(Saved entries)
════
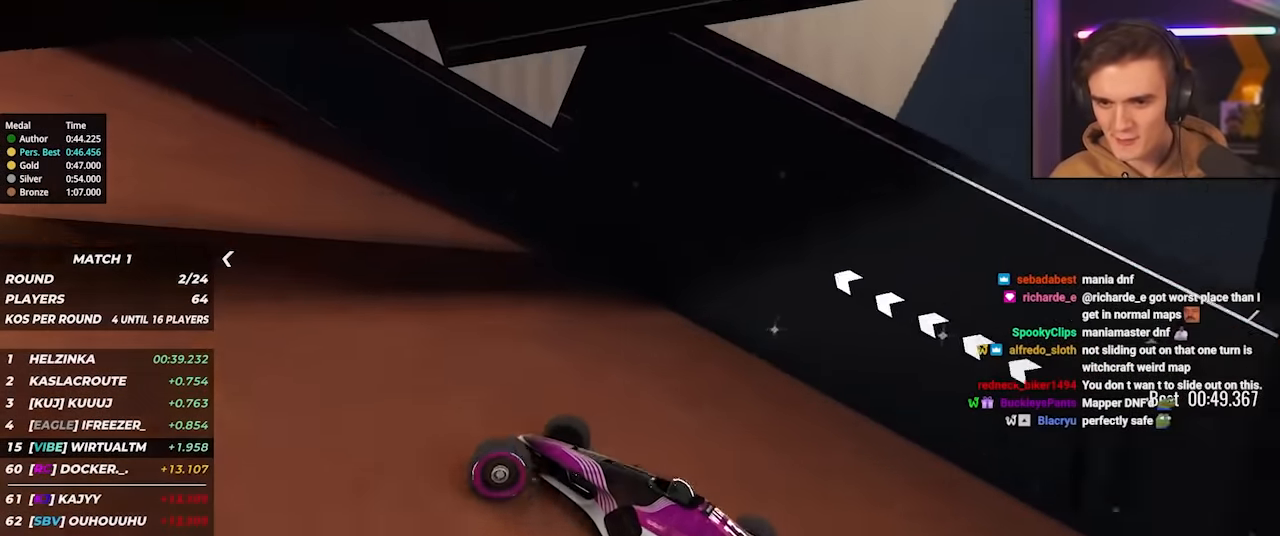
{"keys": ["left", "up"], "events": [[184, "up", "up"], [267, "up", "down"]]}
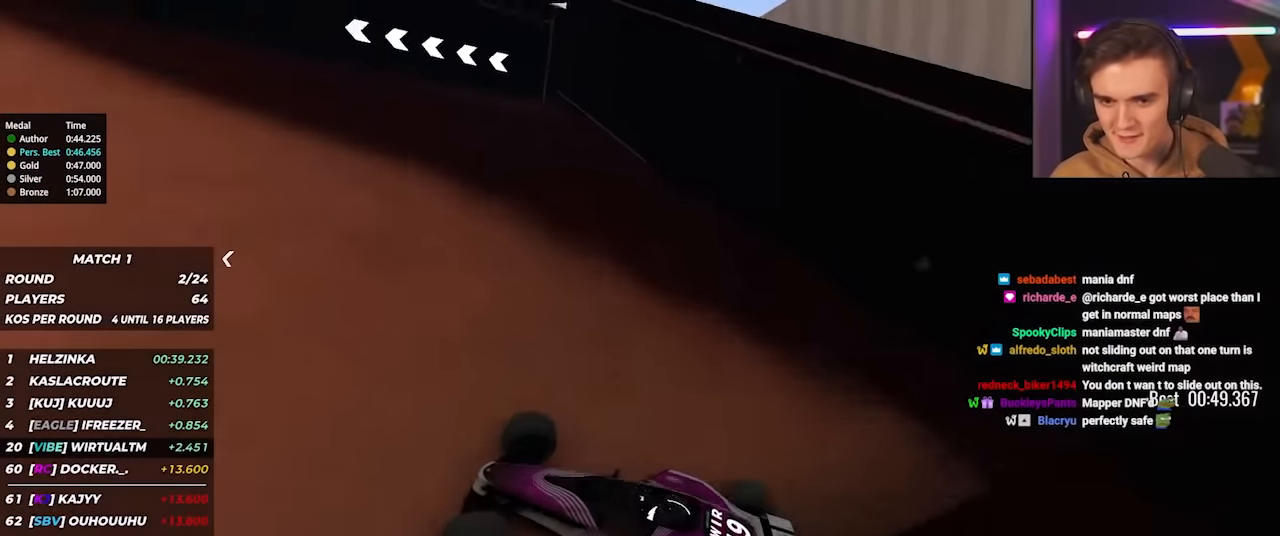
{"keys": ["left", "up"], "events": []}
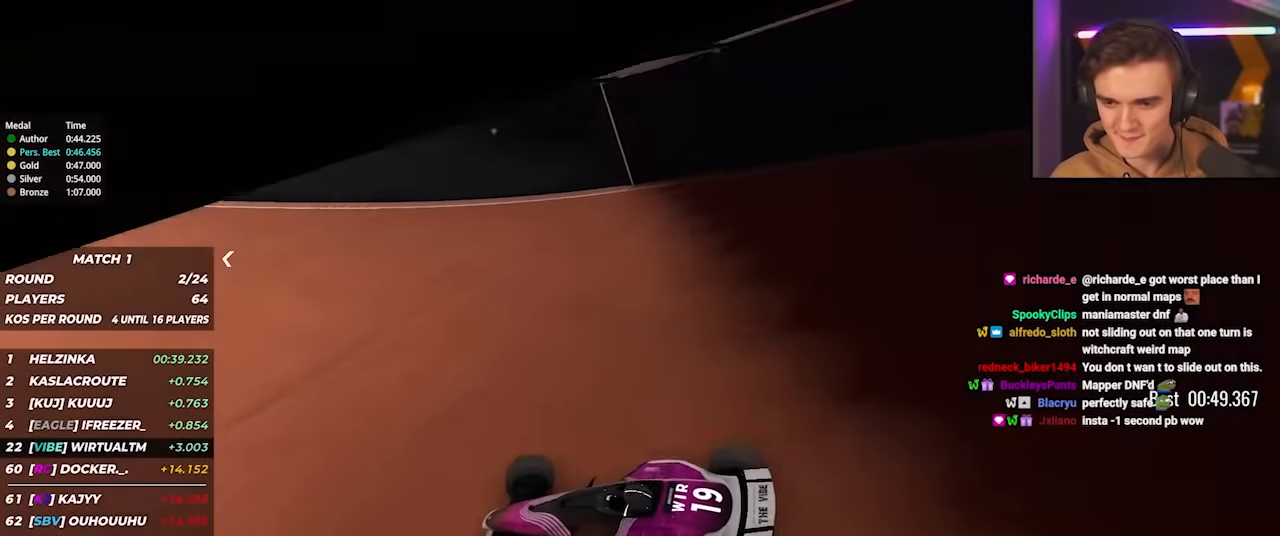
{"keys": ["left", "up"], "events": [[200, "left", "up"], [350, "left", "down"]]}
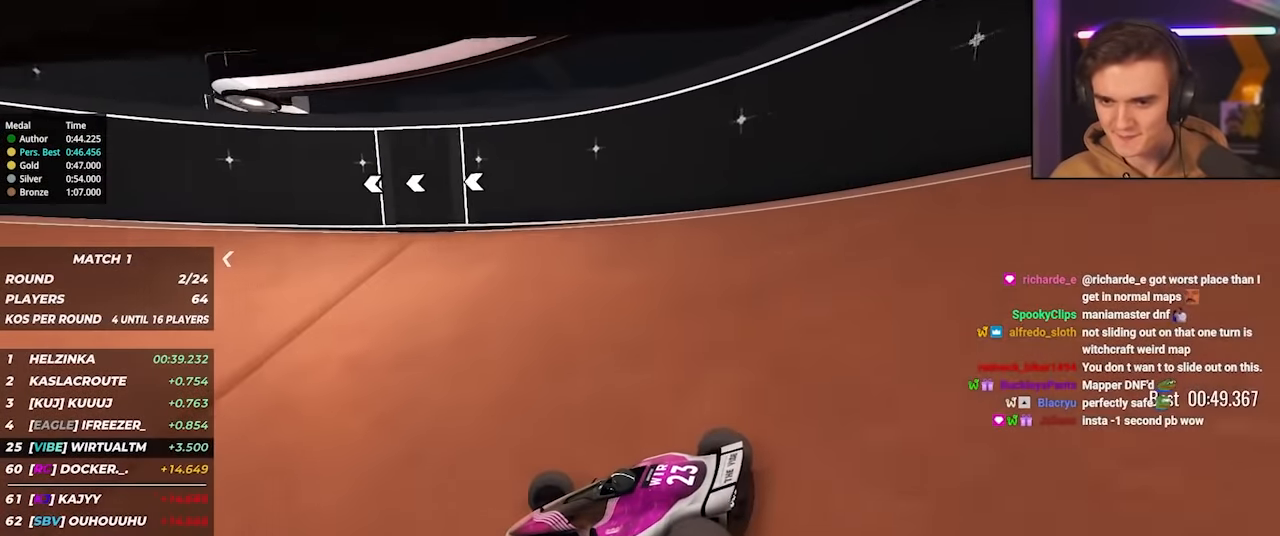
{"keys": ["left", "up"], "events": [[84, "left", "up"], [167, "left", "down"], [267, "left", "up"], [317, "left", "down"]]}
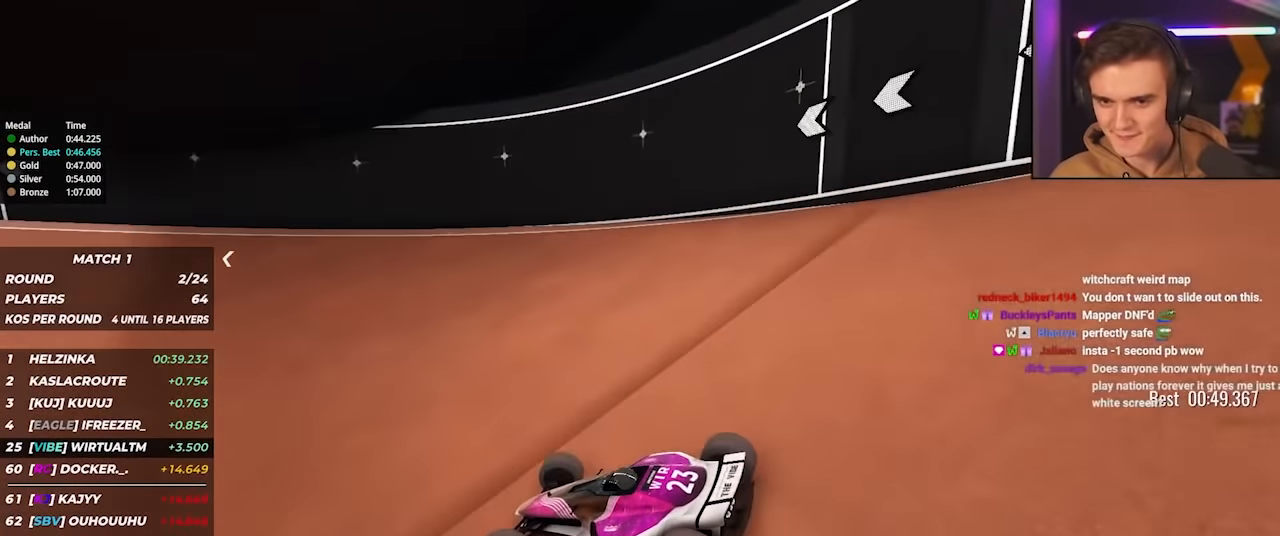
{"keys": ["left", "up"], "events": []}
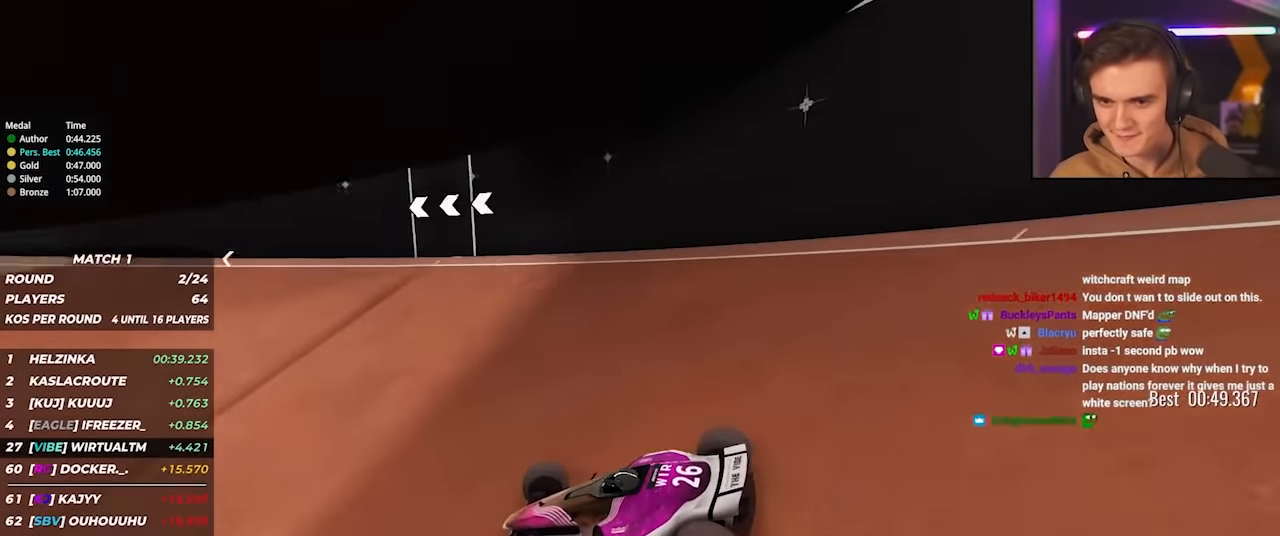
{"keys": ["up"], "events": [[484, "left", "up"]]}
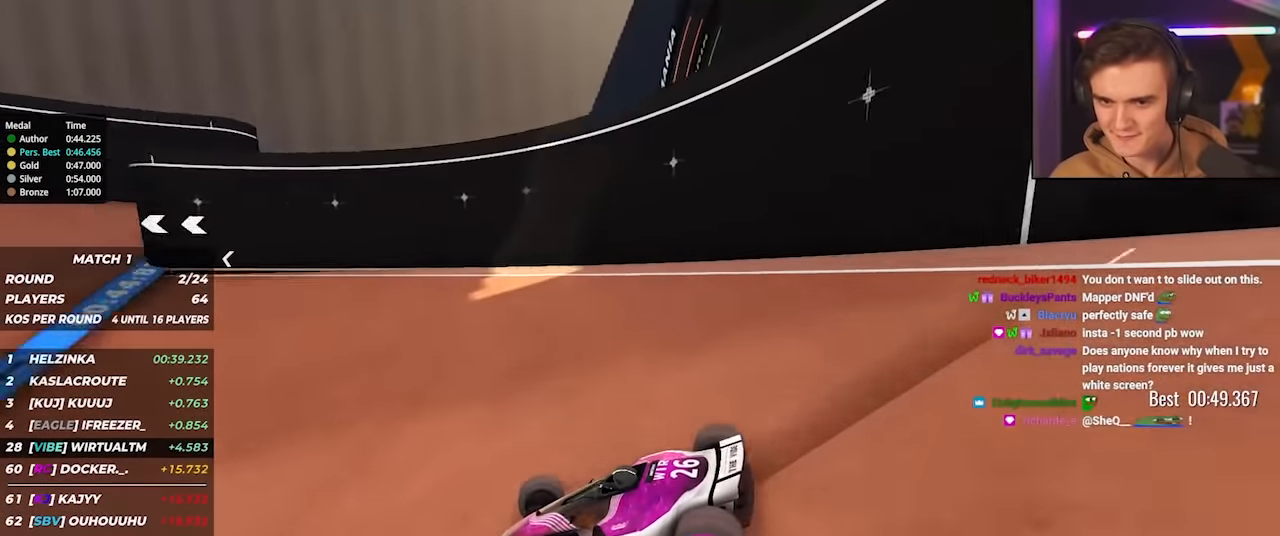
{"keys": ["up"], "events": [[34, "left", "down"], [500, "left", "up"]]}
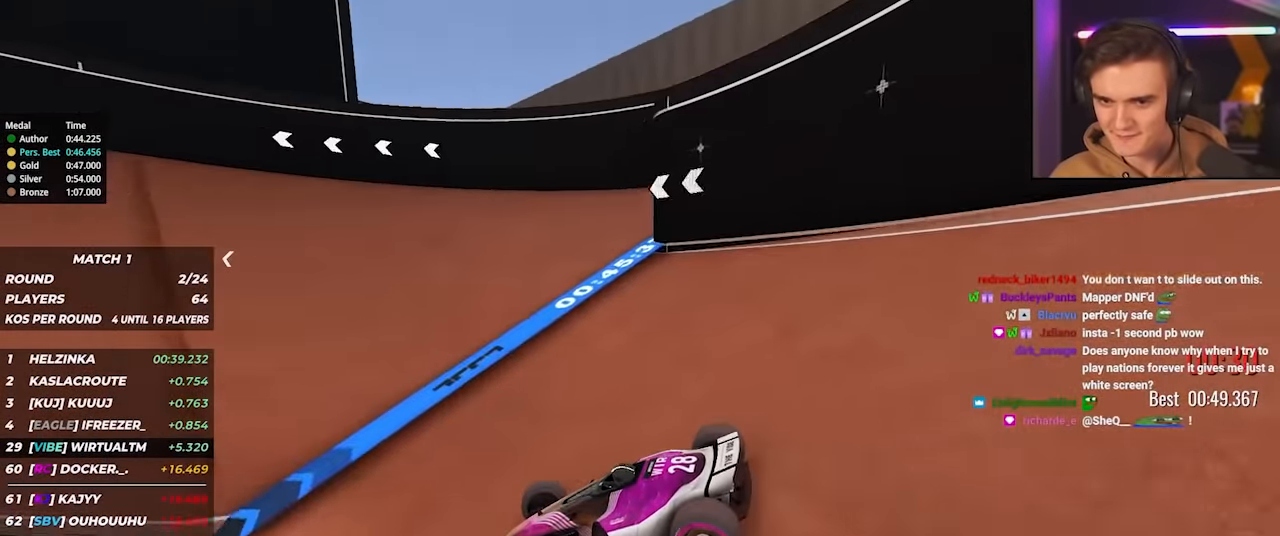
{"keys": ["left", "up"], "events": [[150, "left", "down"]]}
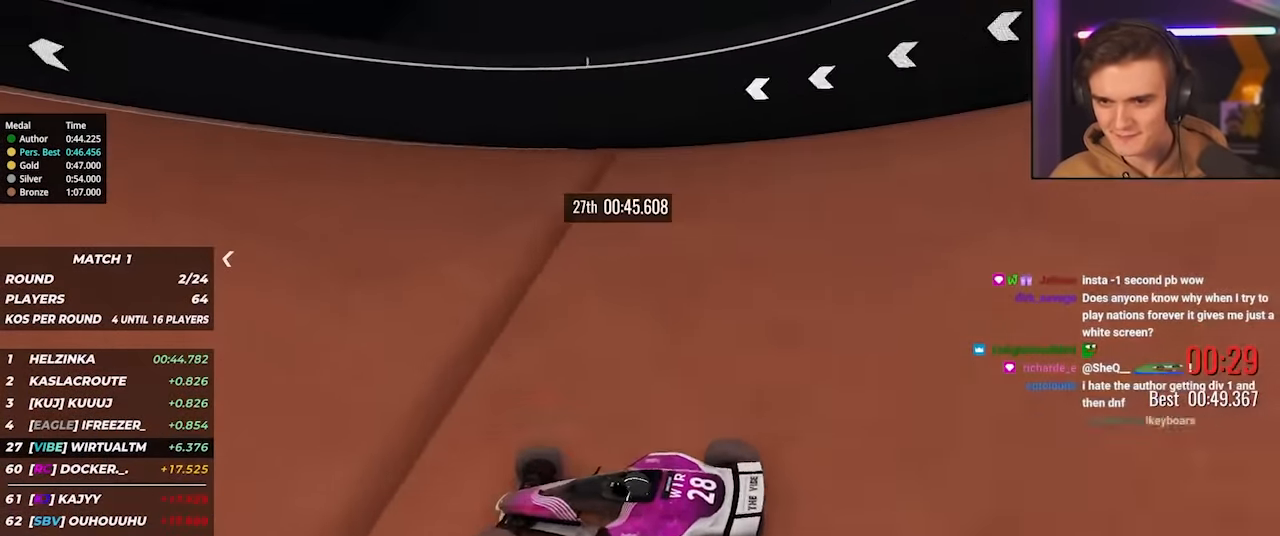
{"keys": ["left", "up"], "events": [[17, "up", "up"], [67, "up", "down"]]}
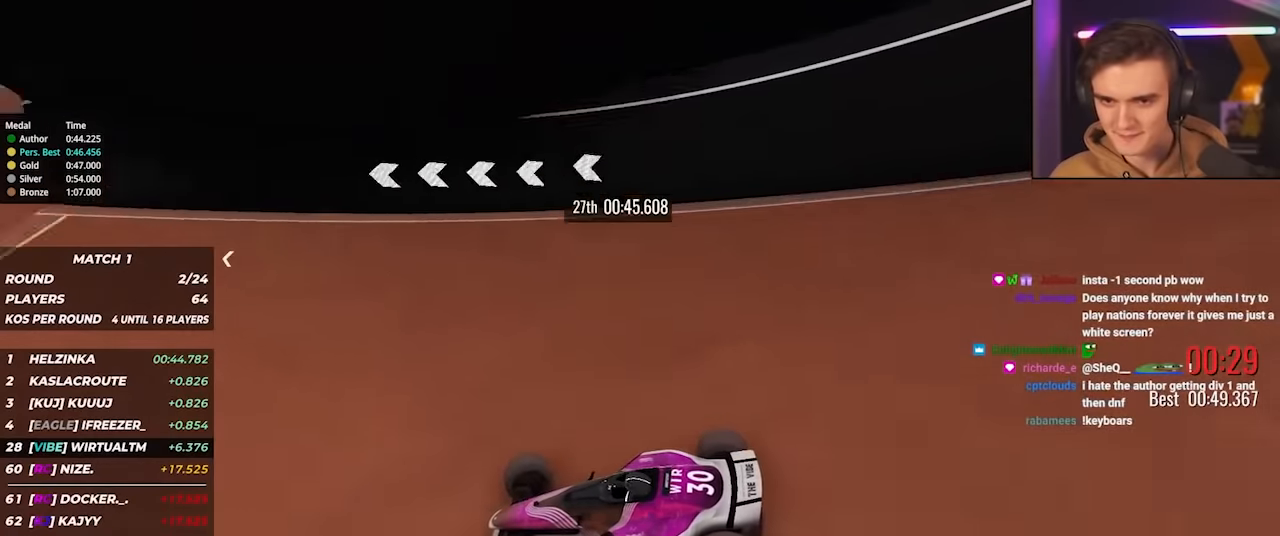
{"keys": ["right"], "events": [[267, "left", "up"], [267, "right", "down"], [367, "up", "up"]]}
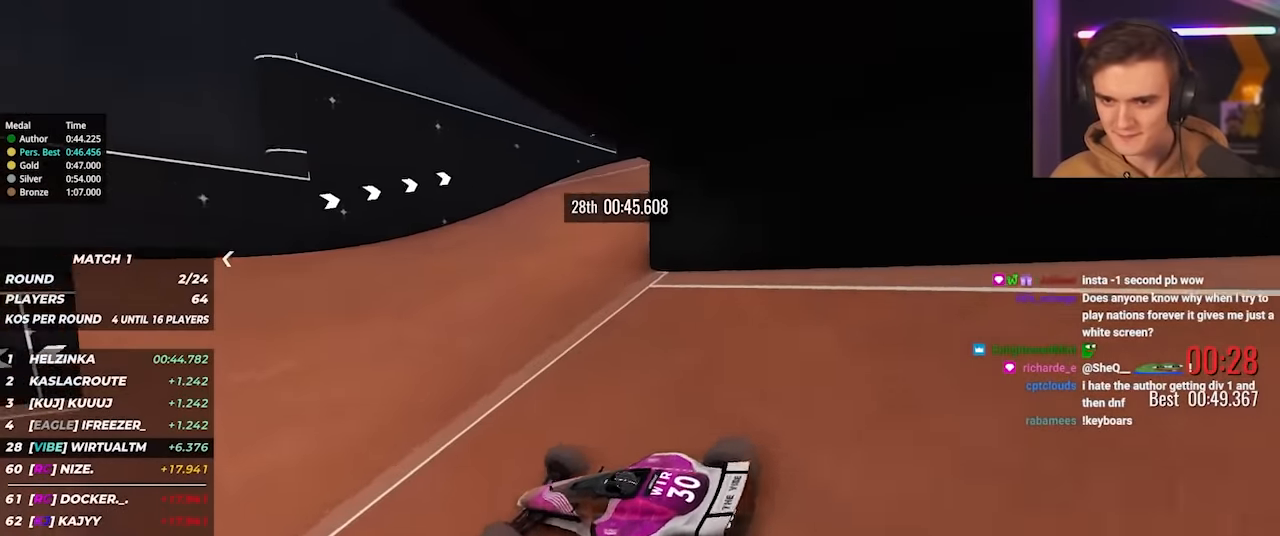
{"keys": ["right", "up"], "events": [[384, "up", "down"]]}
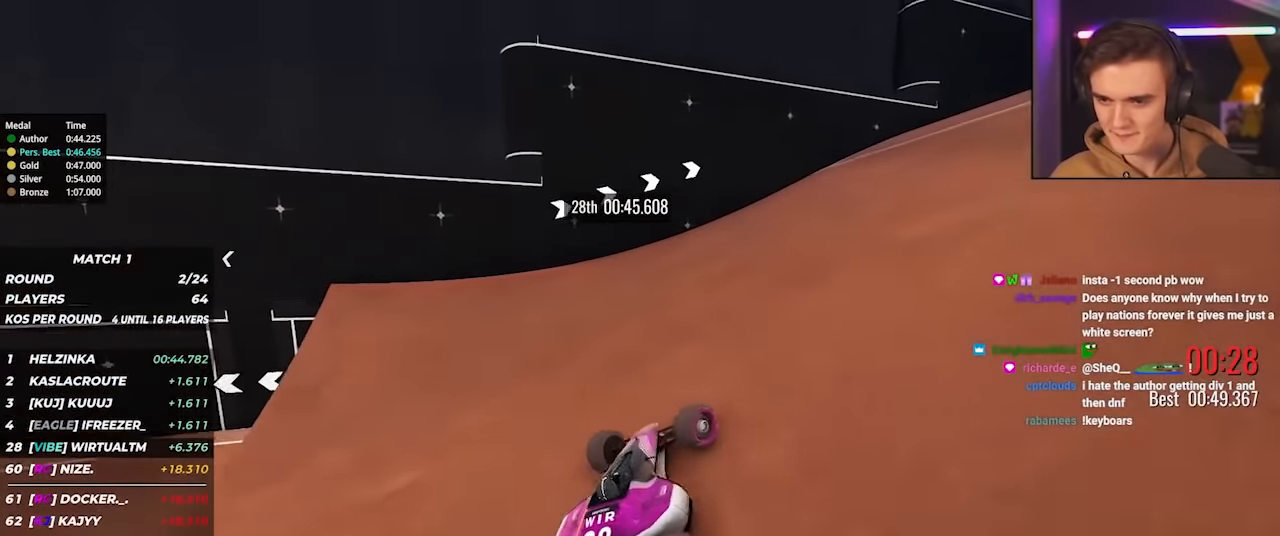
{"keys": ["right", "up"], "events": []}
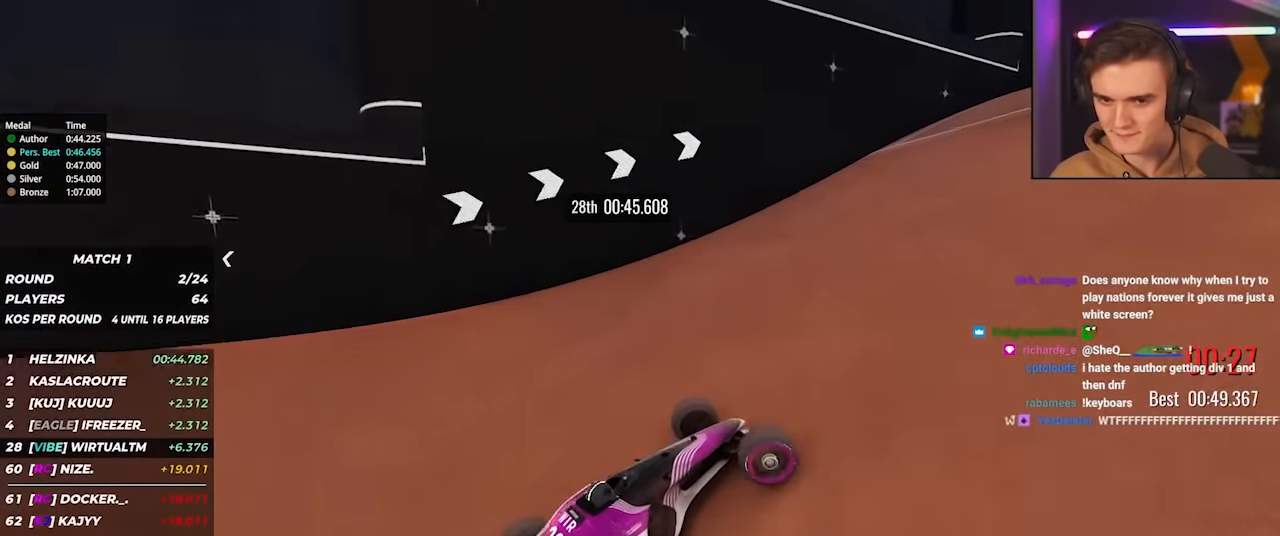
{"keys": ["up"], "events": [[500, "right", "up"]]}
════
**WHAT YOU WILL DO:**
Please state how many lines of the entries above include the string "left", giving the number and nothing more.

**ANSWER TO THE PROBLEM:**
10